AUTHOR=Narayan Meenakshi , Majewicz Fey Ann
TITLE=Model-free control for autonomous prevention of adverse events in robotics
JOURNAL=Frontiers in Robotics and AI
VOLUME=10
YEAR=2024
URL=https://www.frontiersin.org/journals/robotics-and-ai/articles/10.3389/frobt.2023.1271748
DOI=10.3389/frobt.2023.1271748
ISSN=2296-9144
ABSTRACT=
Introduction: Preventive control is a critical feature in autonomous technology to ensure safe system operations. One application where safety is most important is robot-assisted needle interventions. During incisions into a tissue, adverse events such as mechanical buckling of the needle shaft and tissue displacements can occur on encounter with stiff membranes causing potential damage to the organ.

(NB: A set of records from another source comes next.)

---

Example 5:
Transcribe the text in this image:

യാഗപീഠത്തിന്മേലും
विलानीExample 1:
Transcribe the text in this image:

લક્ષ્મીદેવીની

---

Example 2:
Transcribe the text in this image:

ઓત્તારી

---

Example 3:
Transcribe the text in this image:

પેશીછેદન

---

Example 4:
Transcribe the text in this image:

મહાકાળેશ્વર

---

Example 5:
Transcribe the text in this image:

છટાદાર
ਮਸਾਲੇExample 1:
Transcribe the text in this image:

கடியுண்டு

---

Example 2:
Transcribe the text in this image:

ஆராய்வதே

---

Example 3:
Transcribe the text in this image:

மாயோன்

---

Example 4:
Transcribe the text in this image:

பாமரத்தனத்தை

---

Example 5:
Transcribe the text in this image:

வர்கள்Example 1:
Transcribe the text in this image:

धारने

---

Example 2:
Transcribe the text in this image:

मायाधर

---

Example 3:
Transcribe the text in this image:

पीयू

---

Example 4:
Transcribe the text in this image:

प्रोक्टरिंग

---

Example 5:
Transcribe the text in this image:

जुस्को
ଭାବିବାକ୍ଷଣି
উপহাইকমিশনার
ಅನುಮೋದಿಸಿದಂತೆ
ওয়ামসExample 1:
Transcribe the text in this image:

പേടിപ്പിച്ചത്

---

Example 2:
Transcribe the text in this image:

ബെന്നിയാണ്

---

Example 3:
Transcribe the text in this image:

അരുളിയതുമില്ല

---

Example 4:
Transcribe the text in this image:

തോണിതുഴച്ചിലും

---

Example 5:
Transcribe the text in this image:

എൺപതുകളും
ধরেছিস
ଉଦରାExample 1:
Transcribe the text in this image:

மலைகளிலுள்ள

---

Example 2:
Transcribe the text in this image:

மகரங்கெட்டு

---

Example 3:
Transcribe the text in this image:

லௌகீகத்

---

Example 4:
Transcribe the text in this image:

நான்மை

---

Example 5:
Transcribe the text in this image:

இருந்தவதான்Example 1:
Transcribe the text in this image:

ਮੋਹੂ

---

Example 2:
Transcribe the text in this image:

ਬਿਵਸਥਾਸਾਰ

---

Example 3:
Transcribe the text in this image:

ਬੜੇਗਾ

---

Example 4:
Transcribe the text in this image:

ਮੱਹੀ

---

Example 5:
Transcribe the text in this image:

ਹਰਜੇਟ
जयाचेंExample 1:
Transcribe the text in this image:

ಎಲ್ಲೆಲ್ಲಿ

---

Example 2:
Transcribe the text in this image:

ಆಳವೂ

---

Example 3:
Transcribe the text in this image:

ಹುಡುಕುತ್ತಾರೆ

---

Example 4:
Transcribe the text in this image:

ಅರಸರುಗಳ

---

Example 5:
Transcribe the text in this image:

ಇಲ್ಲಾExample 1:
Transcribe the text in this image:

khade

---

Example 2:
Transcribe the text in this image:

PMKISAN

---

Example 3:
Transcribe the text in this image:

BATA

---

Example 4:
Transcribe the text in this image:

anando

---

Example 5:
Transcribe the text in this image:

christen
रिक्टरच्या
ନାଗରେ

Methods: To prevent these events before they occur, we propose a new control subroutine that autonomously chooses a) a reactive mechanism to stop the insertion procedure when a needle buckling or a severe tissue displacement event is predicted and b) an adaptive mechanism to continue the insertion procedure through needle steering control when a mild tissue displacement is detected. The subroutine is developed using a model-free control technique due to the nonlinearities of the unknown needle-tissue dynamics. First, an improved version of the model-free adaptive control (IMFAC) is developed by computing a fast time-varying partial pseudo derivative analytically from the dynamic linearization equation to enhance output convergence and robustness against external disturbances.

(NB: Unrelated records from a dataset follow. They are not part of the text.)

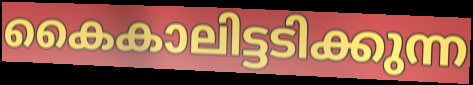
കൈകാലിട്ടടിക്കുന്ന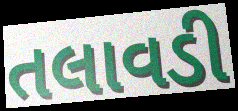
તલાવડીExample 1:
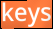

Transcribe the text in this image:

keys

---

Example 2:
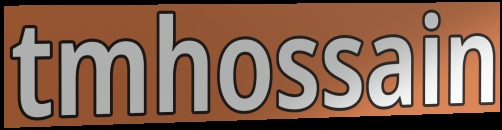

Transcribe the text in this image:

tmhossain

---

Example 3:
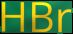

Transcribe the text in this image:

HBr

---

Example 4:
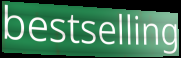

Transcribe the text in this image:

bestselling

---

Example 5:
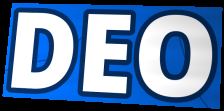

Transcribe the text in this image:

DEOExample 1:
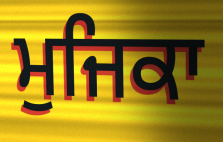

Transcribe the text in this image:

ਮੁਜਿਕਾ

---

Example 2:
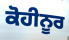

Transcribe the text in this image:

ਕੋਹੀਨੂਰ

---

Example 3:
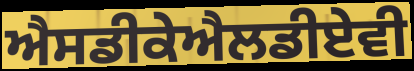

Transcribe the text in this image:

ਐਸਡੀਕੇਐਲਡੀਏਵੀ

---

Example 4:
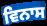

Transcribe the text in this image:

ਵਿਨਾਸ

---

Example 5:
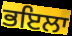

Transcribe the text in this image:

ਭਇਲਾ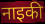
नाइकीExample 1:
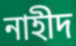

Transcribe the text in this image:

নাহীদ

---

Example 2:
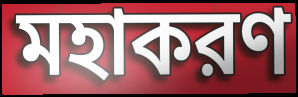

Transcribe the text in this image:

মহাকরণ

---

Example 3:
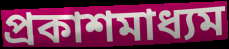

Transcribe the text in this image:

প্রকাশমাধ্যম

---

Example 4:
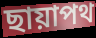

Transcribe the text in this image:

ছায়াপথ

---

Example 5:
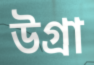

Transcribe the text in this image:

উগ্রাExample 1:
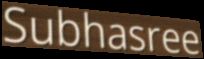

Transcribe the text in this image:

Subhasree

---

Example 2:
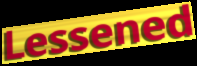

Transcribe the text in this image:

Lessened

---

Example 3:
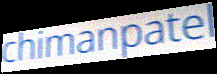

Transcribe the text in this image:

chimanpatel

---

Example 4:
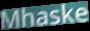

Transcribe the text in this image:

Mhaske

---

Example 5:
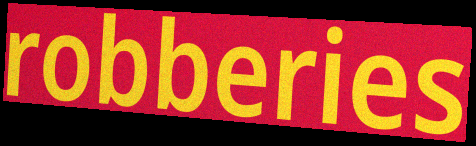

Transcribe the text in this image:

robberiesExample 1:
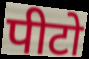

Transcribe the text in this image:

पीटो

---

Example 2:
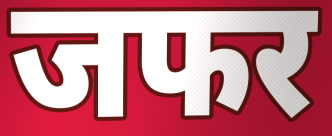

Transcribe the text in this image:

जफर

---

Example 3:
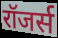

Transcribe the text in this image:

रॉजर्स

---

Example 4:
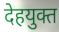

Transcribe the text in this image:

देहयुक्त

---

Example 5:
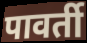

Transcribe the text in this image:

पावर्तीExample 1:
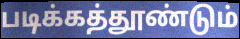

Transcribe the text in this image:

படிக்கத்தூண்டும்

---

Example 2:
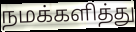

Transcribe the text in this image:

நமக்களித்து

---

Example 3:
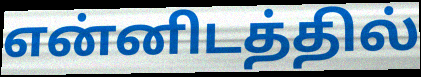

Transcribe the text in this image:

என்னிடத்தில்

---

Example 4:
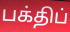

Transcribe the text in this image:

பக்திப்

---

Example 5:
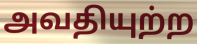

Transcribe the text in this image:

அவதியுற்ற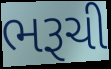
ભરૂચી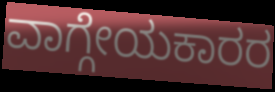
ವಾಗ್ಗೇಯಕಾರರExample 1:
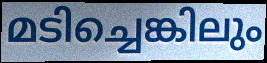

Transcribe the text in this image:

മടിച്ചെങ്കിലും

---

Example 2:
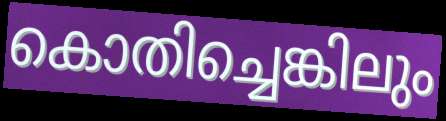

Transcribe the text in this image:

കൊതിച്ചെങ്കിലും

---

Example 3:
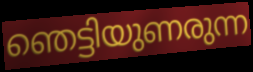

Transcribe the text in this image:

ഞെട്ടിയുണരുന്ന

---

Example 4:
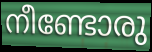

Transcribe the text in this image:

നീണ്ടോരു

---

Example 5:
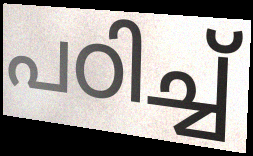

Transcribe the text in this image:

പഠിച്ച്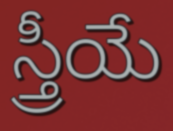
స్త్రీయే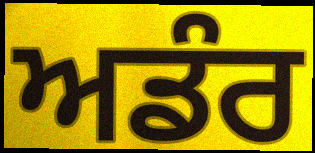
ਅਡੰਰ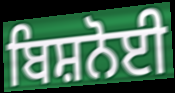
ਬਿਸ਼ਨੋਈ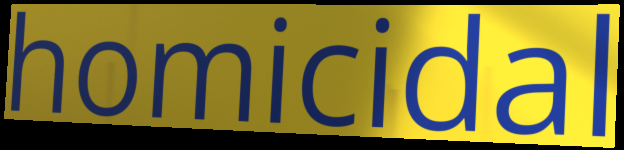
homicidal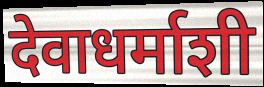
देवाधर्माशी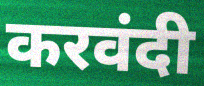
करवंदीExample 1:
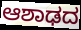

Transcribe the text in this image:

ಆಶಾಢದ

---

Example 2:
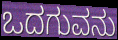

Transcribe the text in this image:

ಒದಗುವನು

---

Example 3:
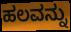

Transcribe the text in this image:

ಹಲವನ್ನು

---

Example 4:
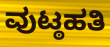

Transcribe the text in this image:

ವುಟ್ಠಹತಿ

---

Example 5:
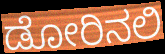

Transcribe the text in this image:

ಡೋರಿನಲಿ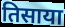
तिसाया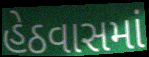
હેઠવાસમાં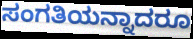
ಸಂಗತಿಯನ್ನಾದರೂ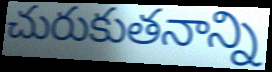
చురుకుతనాన్ని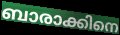
ബാരാക്കിനെ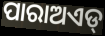
ପାରାଅଏଡ୍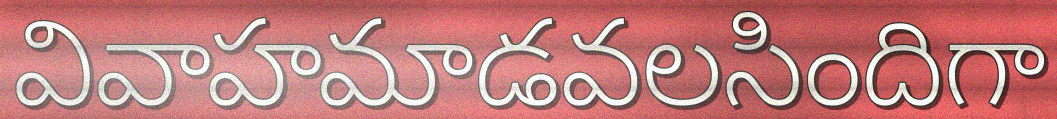
వివాహమాడవలసిందిగాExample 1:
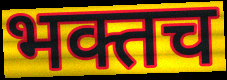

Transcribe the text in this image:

भक्तच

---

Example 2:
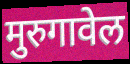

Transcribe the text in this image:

मुरुगावेल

Results and Discussion: Comparing IMFAC and MFAC algorithms on simulated nonlinear systems in MATLAB, IMFAC shows 20% faster output convergence against arbitrary disturbances. Next, IMFAC is integrated with event prediction algorithms from prior work to prevent adverse events during needle insertions in real time. Needle insertions in gelatin tissues with known environments show successful prevention of needle buckling and tissue displacement events. Needle insertions in biological tissues with unknown environments are performed using live fluoroscopic imaging as ground truth to verify timely prevention of adverse events. Finally, statistical ANOVA analysis on all insertion data shows the robustness of the prevention algorithm to various needles and tissue environments. Overall, the success rate of preventing adverse events in needle insertions through adaptive and reactive control was 95%, which is important toward achieving safety in robotic needle interventions.